A lot of people will tell you that our, ahem, “challenges,” are unlike the challenges faced in any other industry.
Well, I’ve got news for us . . . we’re not that special.
One of my entrepreneurial mentors, who has coached a thousand business owners over his career always told me, “Think your business is different? You’re wrong.”
Of course, products may be different, demographics may be different, the sales cycle may be different, but the basic foundational principles of businesses are similar.
That’s why I love reading about the obstacles other industries face, in the hopes that I can use them as a case study for Broadway.
And poof, here comes one from our beleaguered subway system.

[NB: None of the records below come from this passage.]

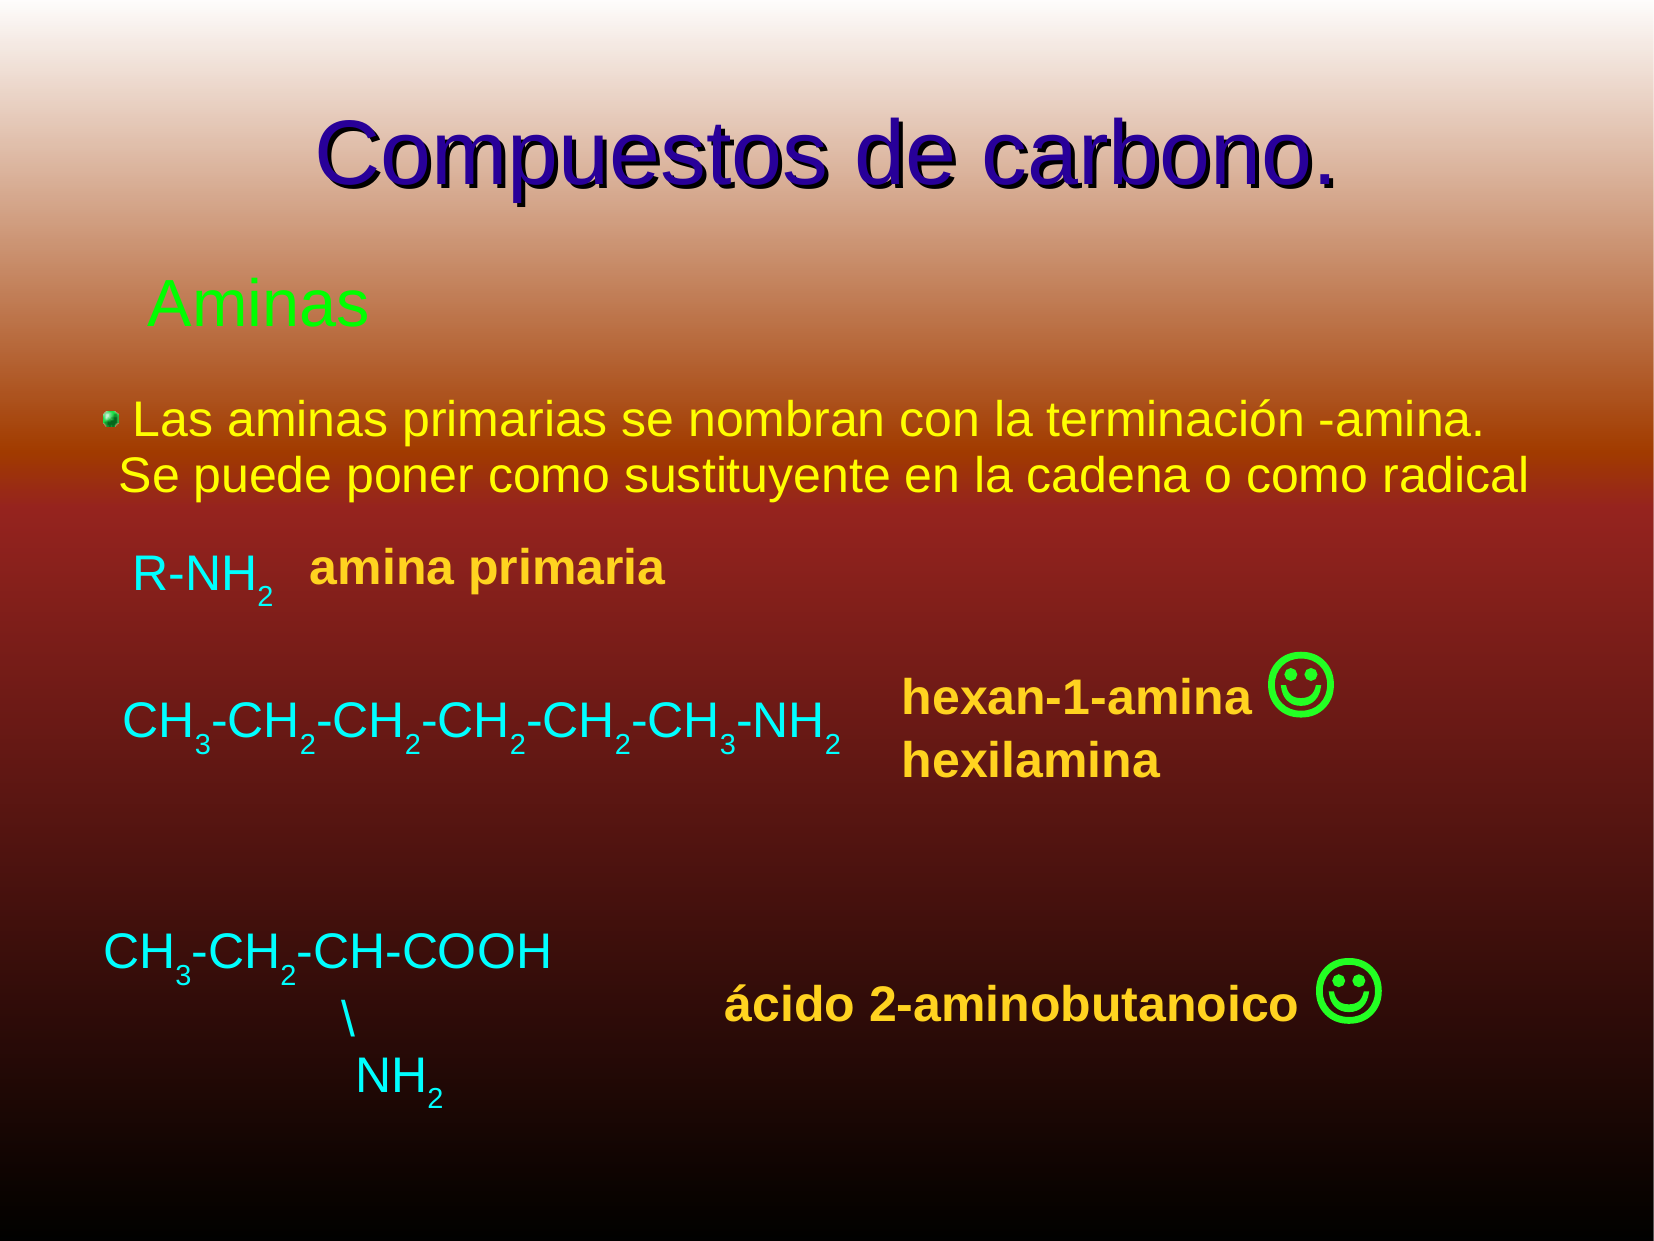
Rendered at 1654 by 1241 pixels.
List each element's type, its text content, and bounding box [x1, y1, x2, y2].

text_box hexan-1-amina  hexilamina [887, 649, 1565, 814]
text_box CH3-CH2-CH2-CH2-CH2-CH3-NH2 [108, 638, 886, 768]
text_box CH3-CH2-CH-COOH \ NH2 [88, 916, 680, 1123]
text_box amina primaria [295, 531, 779, 604]
text_box ácido 2-aminobutanoico  [709, 955, 1506, 1063]
title Compuestos de carbono. [82, 49, 1571, 257]
picture [0, 0, 1654, 1241]
list Aminas [76, 265, 1182, 355]
text_box R-NH2 [118, 537, 296, 621]
text_box Las aminas primarias se nombran con la terminación -amina. Se puede poner como sustituyente en la cadena o como radical [88, 383, 1610, 511]
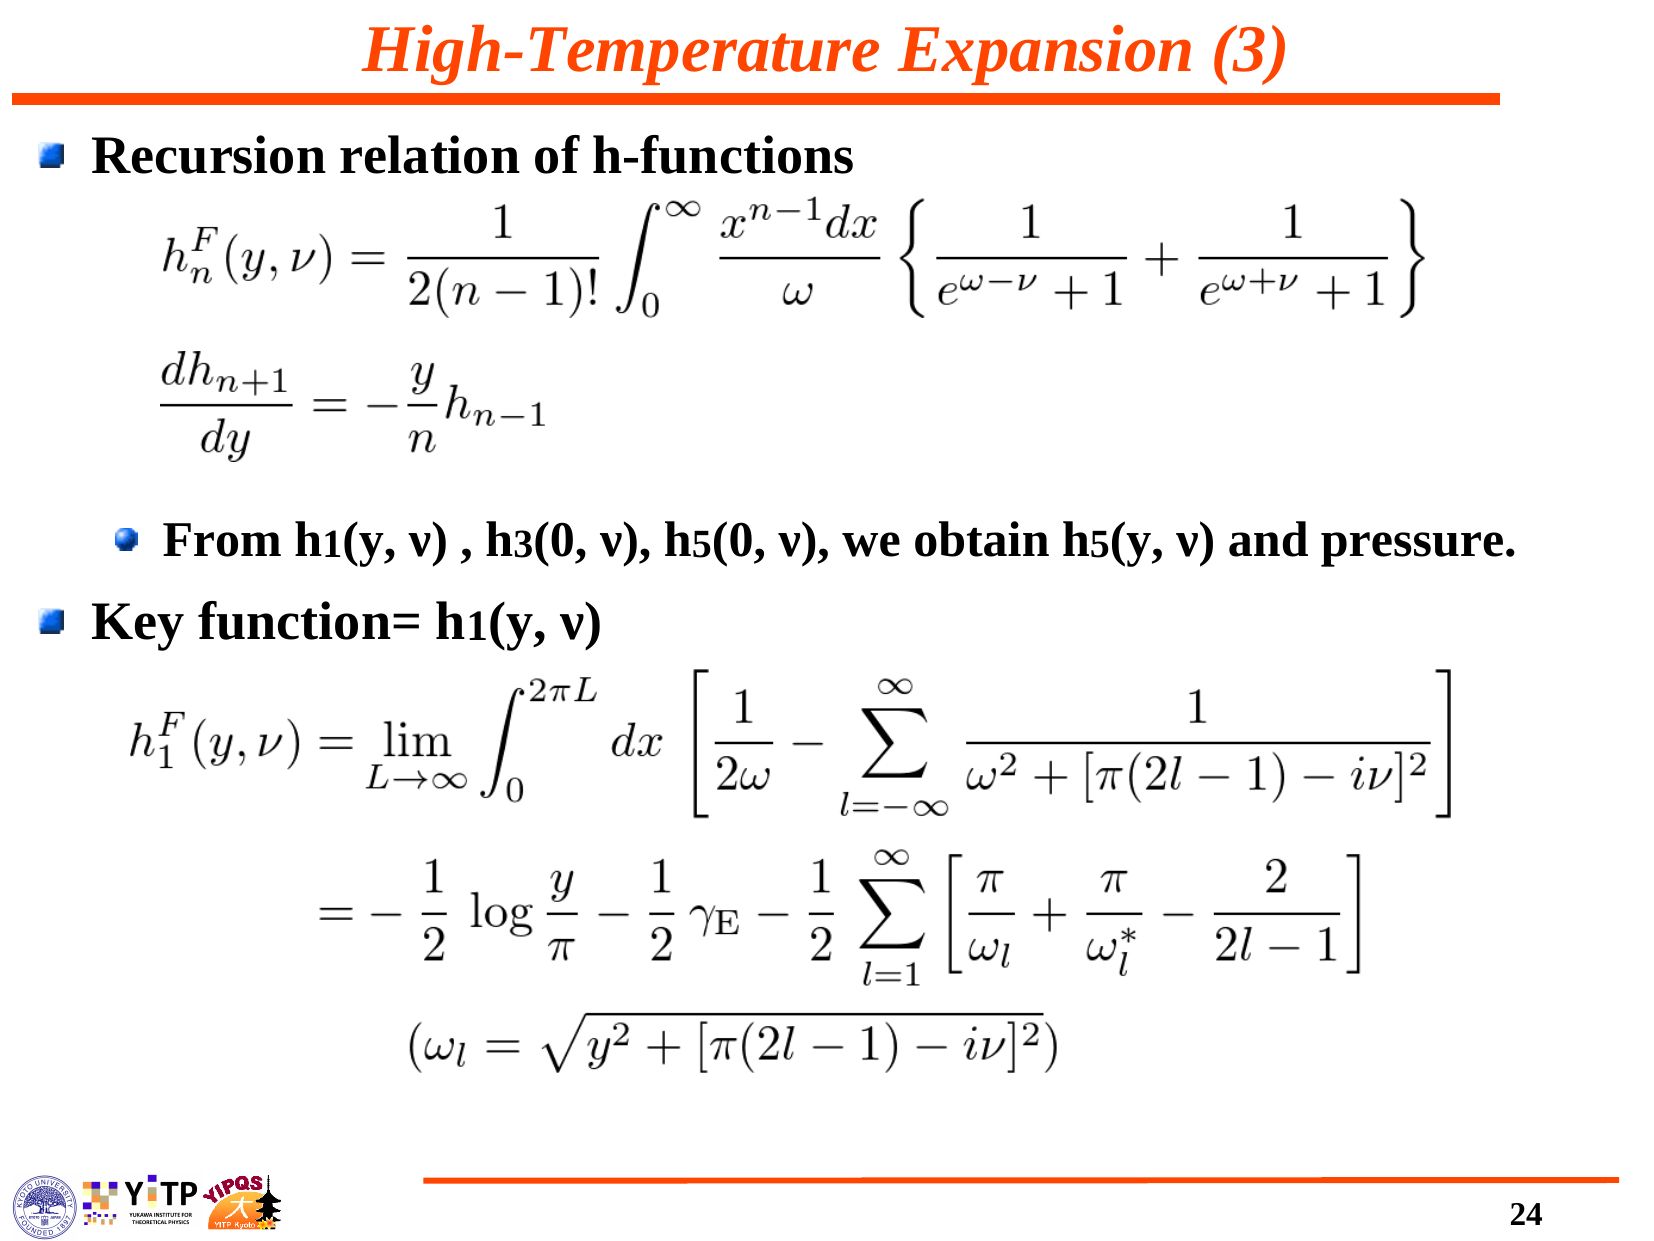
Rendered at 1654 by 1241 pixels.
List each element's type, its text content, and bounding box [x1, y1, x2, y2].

picture [11, 1170, 281, 1241]
title High-Temperature Expansion (3) [0, 0, 1654, 99]
picture [163, 196, 1425, 318]
list Recursion relation of h-functions From h1(y, ν) , h3(0, ν), h5(0, ν), we obtain h5(y, ν) and pressure. Key function= h1(y, ν) [20, 124, 1621, 1137]
picture [130, 669, 1451, 1074]
picture [160, 351, 545, 462]
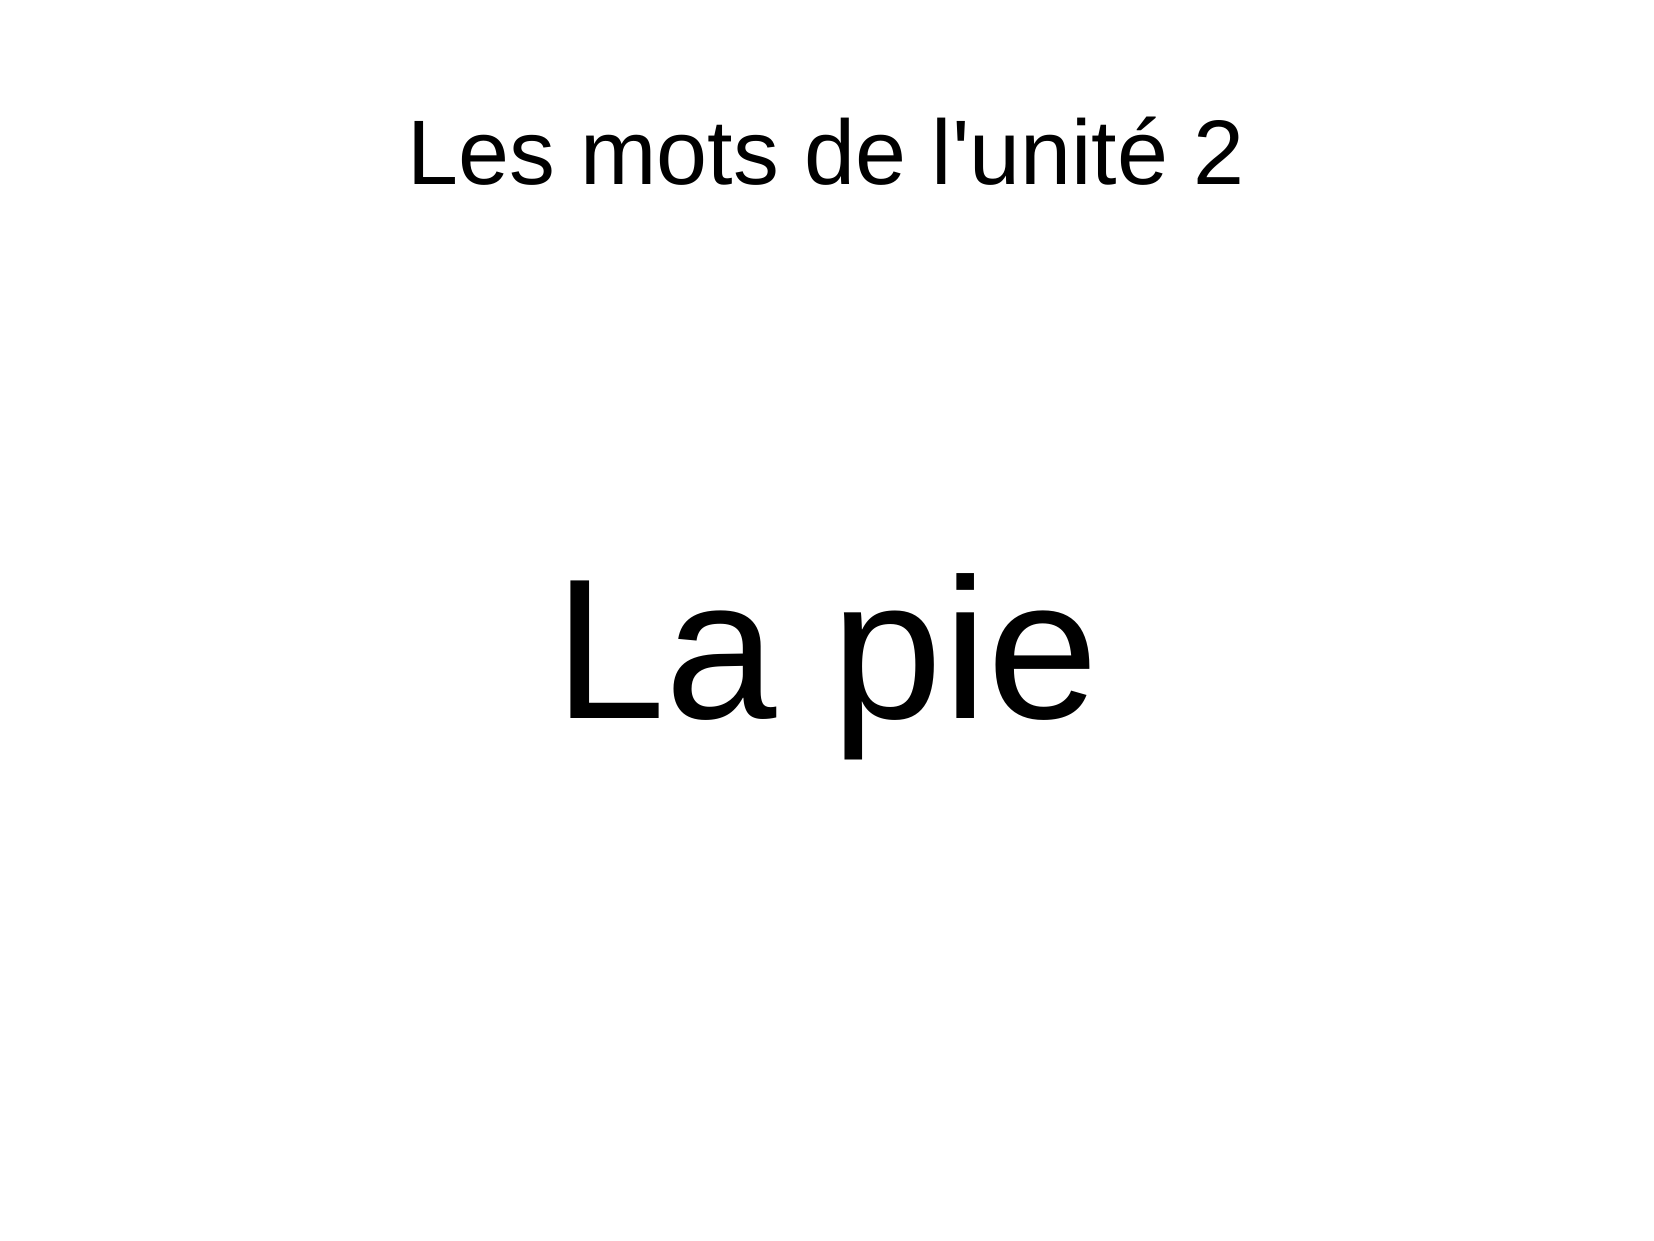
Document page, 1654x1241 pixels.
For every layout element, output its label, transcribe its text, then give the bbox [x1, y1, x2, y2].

title Les mots de l'unité 2 [82, 49, 1571, 257]
subtitle La pie [82, 290, 1571, 1010]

There was an interesting article in the Times not too long ago, about how station agents behind their glass walls have become less cost-effective over the years, as more and more riders use MetroCards purchased from a machine with their credit card, rather than throwing some coins down for a ride (83% of all rides are metro carded now). Add in the riders (like me) who get the “refillable” card sent to them at home, and fewer and fewer folks have the need to conduct any transaction with a person.
But, NYC has been slow to adopt any changes unlike other cities around the country.
Starting to sound familiar? Labor intensive? Slow to change? Tickets that can be received at home, or from a “machine.”
I know, you’re thinking, “Ken wants to cut jobs. That’s a producer for you. Cutting union gigs.”
And you’d be wrong.
The big takeaway from this article wasn’t just about cutting gigs. It was about redeployment.
But they’re not talking cutting jobs. They are talking about changing duties (and even the subway works union agrees that something should be done . . . before jobs ARE cut).
In the subway case, they are talking about allowing station agents to help passengers off the train, providing service to the riders looking as they stand on the tracks, etc. They are talking about getting them out of the glass box and interacting directly with our consumers.
Why? Because riders polled LIKE having the station agents. And I bet our ticket buyers LIKE having our box office attendees as well.
As we become more and more cashless, and as we become more print-at-home, maybe an idea is to allow our box office personnel to become even more of an integral part of our promotion and advertising team (they are the few folks that actually talk to our customers). Maybe we just get them out from behind those glass walls that, frankly, are so antithetical to any sales process (ever been to an Apple store? It’s no coincidence that their salespeople walk the stores, conducting transactions from a phone that fits in their pocket).
Often when technology changes and customer needs morph, and either management or labor feels pressured by a change, both sides dig their heels as to why something can’t happen.
What I love about what’s happening underground is that the focus is not on cutting jobs, but about how to make their customers more content.
Because that’s the only way to guarantee a healthier business . . . in any industry.